§ **EXERCISE REQUIREMENTS**:
Lines below starting with the line with "pillow: none [223,329,399,383]" and going on through the line with "serving tray: present" must be output exactly; the rest of the records must be left out.

§ **DATA TO EXAMINE**:

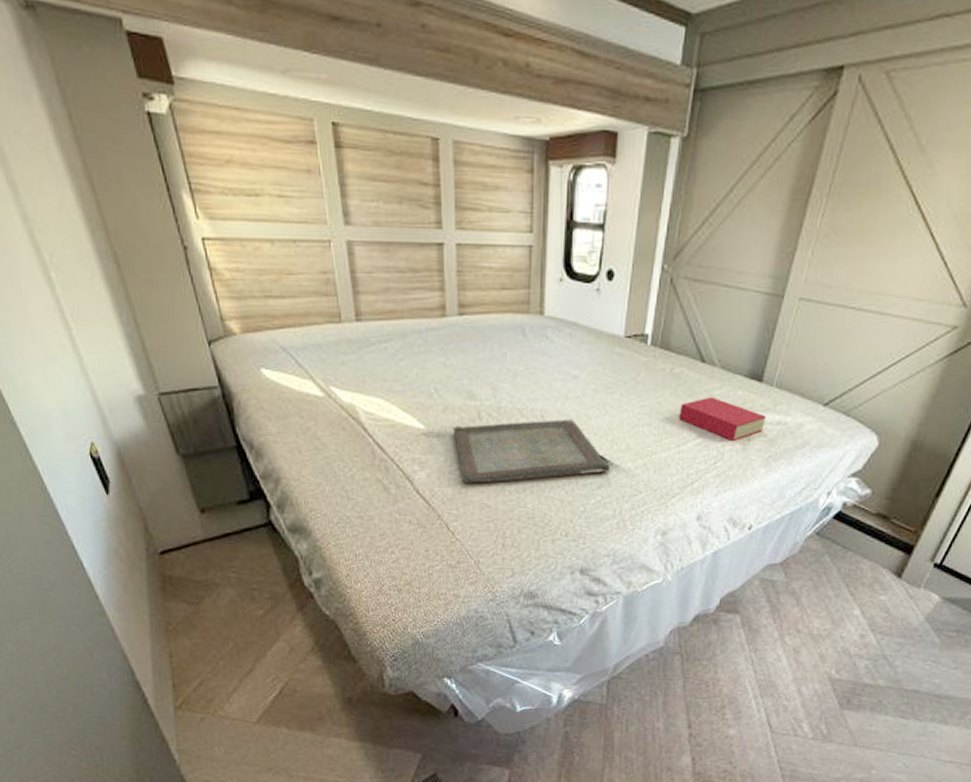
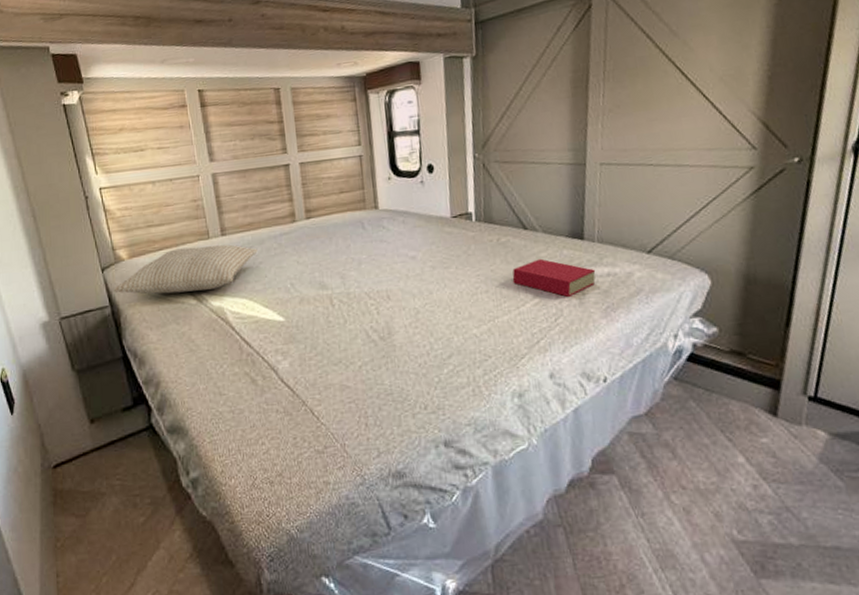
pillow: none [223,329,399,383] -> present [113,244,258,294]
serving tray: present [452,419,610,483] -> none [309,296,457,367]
* * *
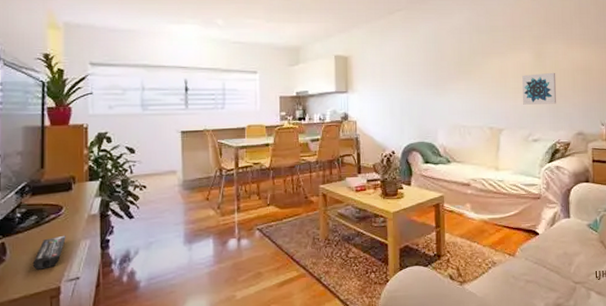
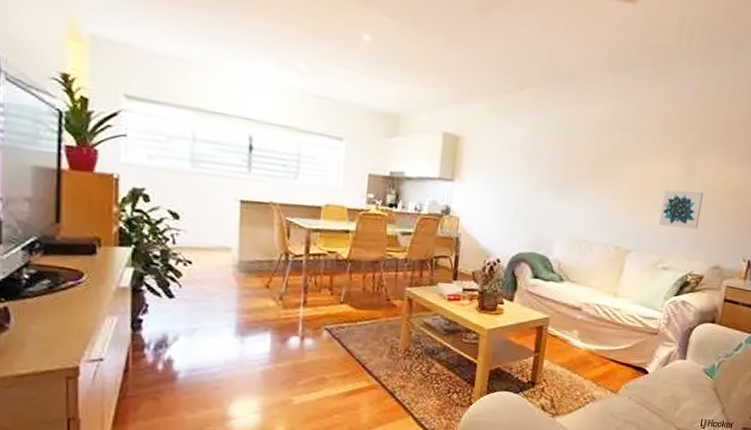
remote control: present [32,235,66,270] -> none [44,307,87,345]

§ **OUTPUT BELOW**:
pillow: none [223,329,399,383] -> present [113,244,258,294]
serving tray: present [452,419,610,483] -> none [309,296,457,367]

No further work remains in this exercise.